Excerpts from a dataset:
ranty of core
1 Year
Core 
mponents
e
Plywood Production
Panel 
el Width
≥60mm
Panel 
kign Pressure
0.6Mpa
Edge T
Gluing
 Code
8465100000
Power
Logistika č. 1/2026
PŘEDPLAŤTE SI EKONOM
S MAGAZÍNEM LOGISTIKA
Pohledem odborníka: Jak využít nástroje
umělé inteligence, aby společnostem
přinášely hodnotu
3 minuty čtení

---

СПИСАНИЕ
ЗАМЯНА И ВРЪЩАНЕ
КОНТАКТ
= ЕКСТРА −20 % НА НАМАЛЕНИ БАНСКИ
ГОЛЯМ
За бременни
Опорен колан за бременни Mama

==

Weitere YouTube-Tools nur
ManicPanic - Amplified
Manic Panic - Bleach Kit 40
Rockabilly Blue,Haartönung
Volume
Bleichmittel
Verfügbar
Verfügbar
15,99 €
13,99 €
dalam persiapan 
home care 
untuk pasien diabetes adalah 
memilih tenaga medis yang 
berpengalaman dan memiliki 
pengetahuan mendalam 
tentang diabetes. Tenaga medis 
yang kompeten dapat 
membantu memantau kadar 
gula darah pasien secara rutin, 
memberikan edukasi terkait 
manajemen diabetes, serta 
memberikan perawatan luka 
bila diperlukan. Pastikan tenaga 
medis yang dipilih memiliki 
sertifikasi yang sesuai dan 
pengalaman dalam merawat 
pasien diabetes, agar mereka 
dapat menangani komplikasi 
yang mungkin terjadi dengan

WHAT NEEDS TO BE DONE:
Output the lines of the records above exactly as they appear, from the line containing "dapat menangani komplikasi" through the line containing "yang mungkin terjadi dengan".

TASK SOLUTION:
dapat menangani komplikasi 
yang mungkin terjadi dengan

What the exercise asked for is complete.